Exercise objective
If a line of the data below holds the word "CrtYd", list it.

##### Given data #####

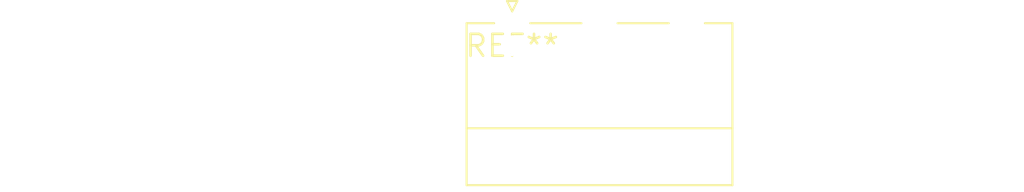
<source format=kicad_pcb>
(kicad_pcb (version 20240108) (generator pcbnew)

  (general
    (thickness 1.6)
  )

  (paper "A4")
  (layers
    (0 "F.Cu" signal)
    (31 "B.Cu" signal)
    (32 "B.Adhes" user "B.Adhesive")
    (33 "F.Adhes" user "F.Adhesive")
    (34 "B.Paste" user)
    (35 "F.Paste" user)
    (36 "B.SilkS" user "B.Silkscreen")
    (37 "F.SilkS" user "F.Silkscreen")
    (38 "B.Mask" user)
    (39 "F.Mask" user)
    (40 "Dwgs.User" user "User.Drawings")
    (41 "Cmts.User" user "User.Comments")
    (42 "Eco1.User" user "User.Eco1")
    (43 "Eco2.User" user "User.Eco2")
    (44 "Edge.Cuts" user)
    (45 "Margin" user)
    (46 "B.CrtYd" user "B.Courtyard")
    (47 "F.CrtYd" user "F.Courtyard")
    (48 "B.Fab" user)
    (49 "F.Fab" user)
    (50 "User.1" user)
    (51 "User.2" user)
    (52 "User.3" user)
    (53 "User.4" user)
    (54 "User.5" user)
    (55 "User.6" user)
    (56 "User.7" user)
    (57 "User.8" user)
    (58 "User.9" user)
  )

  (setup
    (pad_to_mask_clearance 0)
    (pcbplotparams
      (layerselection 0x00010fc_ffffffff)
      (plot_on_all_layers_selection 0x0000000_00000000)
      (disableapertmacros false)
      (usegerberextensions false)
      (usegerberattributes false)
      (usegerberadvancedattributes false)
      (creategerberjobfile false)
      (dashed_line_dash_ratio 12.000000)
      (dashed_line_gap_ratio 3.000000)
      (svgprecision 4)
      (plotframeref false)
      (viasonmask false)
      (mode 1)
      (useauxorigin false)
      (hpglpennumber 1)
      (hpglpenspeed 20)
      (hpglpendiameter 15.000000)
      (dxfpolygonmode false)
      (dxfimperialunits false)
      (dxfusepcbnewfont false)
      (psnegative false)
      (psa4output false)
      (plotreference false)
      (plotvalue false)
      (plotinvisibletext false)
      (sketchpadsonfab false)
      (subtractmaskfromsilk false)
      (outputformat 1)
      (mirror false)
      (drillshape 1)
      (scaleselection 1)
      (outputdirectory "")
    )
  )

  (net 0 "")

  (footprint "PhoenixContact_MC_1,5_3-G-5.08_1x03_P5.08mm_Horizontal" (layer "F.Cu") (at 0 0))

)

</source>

#####
##### Given data #####

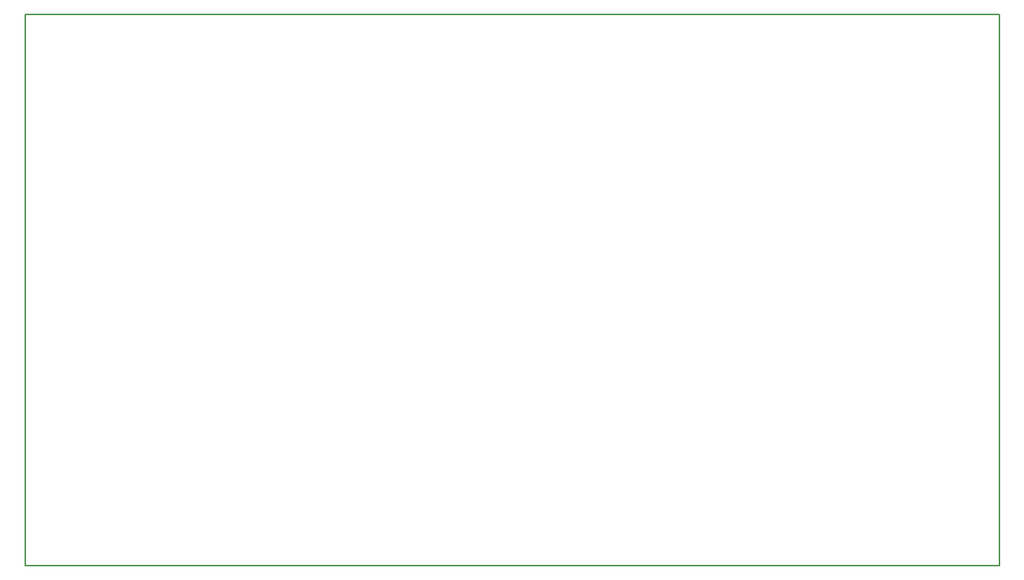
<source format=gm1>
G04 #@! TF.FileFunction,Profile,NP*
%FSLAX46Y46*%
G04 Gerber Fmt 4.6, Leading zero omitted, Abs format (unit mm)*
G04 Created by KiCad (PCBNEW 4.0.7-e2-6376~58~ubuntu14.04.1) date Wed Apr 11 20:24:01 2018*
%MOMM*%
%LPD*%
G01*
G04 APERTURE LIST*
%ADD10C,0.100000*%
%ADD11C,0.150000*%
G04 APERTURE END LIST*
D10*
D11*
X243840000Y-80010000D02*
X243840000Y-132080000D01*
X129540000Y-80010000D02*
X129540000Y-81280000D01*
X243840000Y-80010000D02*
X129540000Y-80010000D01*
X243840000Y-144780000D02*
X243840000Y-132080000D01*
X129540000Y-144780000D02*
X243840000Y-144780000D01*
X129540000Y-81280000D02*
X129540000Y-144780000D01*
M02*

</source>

#####

Result of this task
    (46 "B.CrtYd" user "B.Courtyard")
    (47 "F.CrtYd" user "F.Courtyard")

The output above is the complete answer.